O Indicador Antecedente de Emprego (Iaemp), medido pela Fundação Getulio Vargas (FGV), avançou 4,5 pontos de março para abril deste ano. Com o resultado, o indicador atingiu 79,5 pontos, o maior nível desde dezembro de 2021 (81,8 pontos). Essa foi a primeira alta após cinco meses seguidos de queda.

O Iaemp antecipa tendências do mercado de trabalho, com base em entrevistas com consumidores e com empresários dos setores da indústria e de serviços. Depois de cinco meses de queda, o IAEmp voltou a subir em abril. A melhora no mês precisa ser contextualizada porque o indicador continua em patamar baixo e foi puxada pelo setor de serviços, que foi mais impactado por ondas da pandemia, como no início em 2022, e que ainda tem espaço para recuperação. O principal desafio nos próximos meses será a manutenção desse resultado positivo que dependerá da melhora do ambiente macroeconômico”, afirma Rodolpho Tobler, economista do FGV IBRE.

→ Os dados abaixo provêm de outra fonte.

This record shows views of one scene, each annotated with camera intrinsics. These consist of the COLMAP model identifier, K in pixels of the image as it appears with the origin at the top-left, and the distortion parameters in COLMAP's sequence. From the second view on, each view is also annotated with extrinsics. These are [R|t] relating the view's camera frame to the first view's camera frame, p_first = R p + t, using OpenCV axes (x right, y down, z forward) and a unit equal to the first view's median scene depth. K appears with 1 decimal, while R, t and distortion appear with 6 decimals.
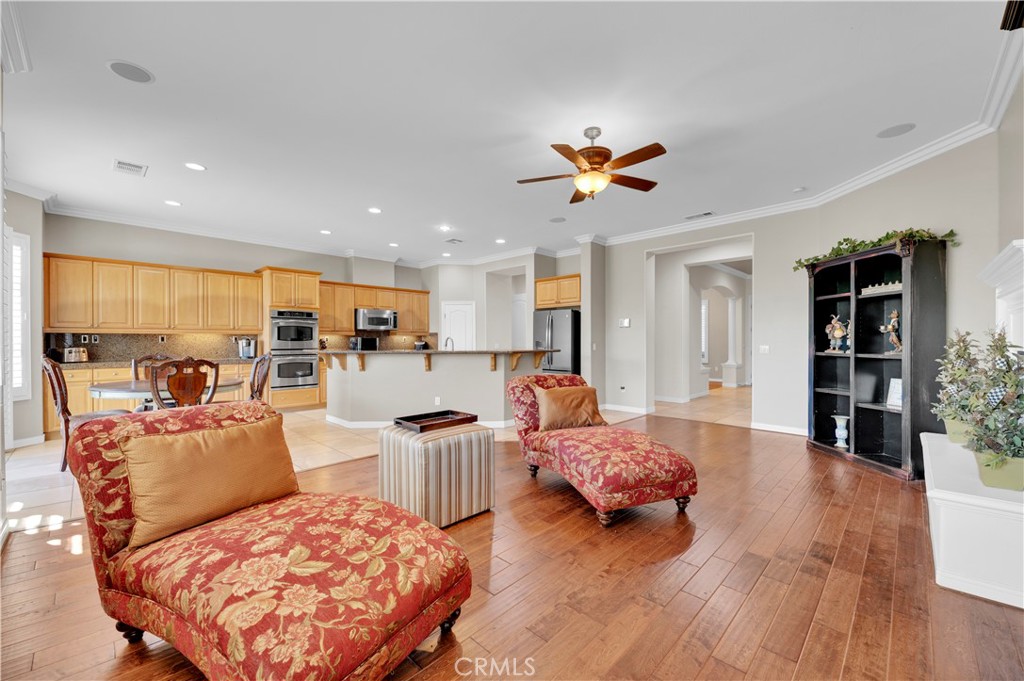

Segundo a FGV, em abril os sete componentes do Iaemp contribuíram para a alta do indicador, com destaque para a situação atual dos negócios dos serviços (alta de 1,6 ponto) e da indústria (alta de 1,2 ponto).

Micro e pequenas empresas

As micro e pequenas empresas (MPEs) expandiram, no último mês de março, a sua participação proporcional na geração de novos postos de trabalho no país. O segmento, que tem sido o maior responsável pela criação de empregos ao longo dos últimos anos (em especial no período da pandemia), abriu nada menos que 88,9% de todas as vagas no terceiro mês de 2022. De acordo com levantamento feito pelo Sebrae, a partir de dados do Cadastro Geral de Empregados e Desempregados (Caged), divulgado pelo Ministério da Economia, os pequenos negócios tiveram mais de 1 milhão de admissões e um saldo positivo de 121 mil empregos.

No acumulado do ano, o Brasil já acumula um saldo de 615 mil novos postos de trabalho, sendo que as micro e pequenas empresas foram as grandes fornecedoras de emprego, com 430 mil vagas (o que corresponde a 70% do total). Por sua vez, as médias e grandes contabilizaram um saldo de 148 mil empregos (24,1% do total). A comparação entre o primeiro trimestre de 2021 e o primeiro trimestre deste ano mostra cenários relativamente semelhantes. Todos os portes de empresa apresentaram saldos positivos, sendo que as MPE tiveram resultados quase três vezes maior do que as médias e grandes.

O setor de serviços continua sendo a principal força geradora de empregos no país. Em março, as MPE desse segmento contrataram 74.255 pessoas, totalizando, até o momento, 273.698 novos postos de trabalho, em 2022.

No comércio, tanto as MPE quanto as médias e grandes empresas (MGE) apresentaram saldos mais tímidos de emprego, contudo, no acumulado do ano, as médias e grandes foram as que mais fecharam postos de trabalho (foram 43.361 mil desligamentos nas MGE, contra 17.434 das micro e pequenas empresas).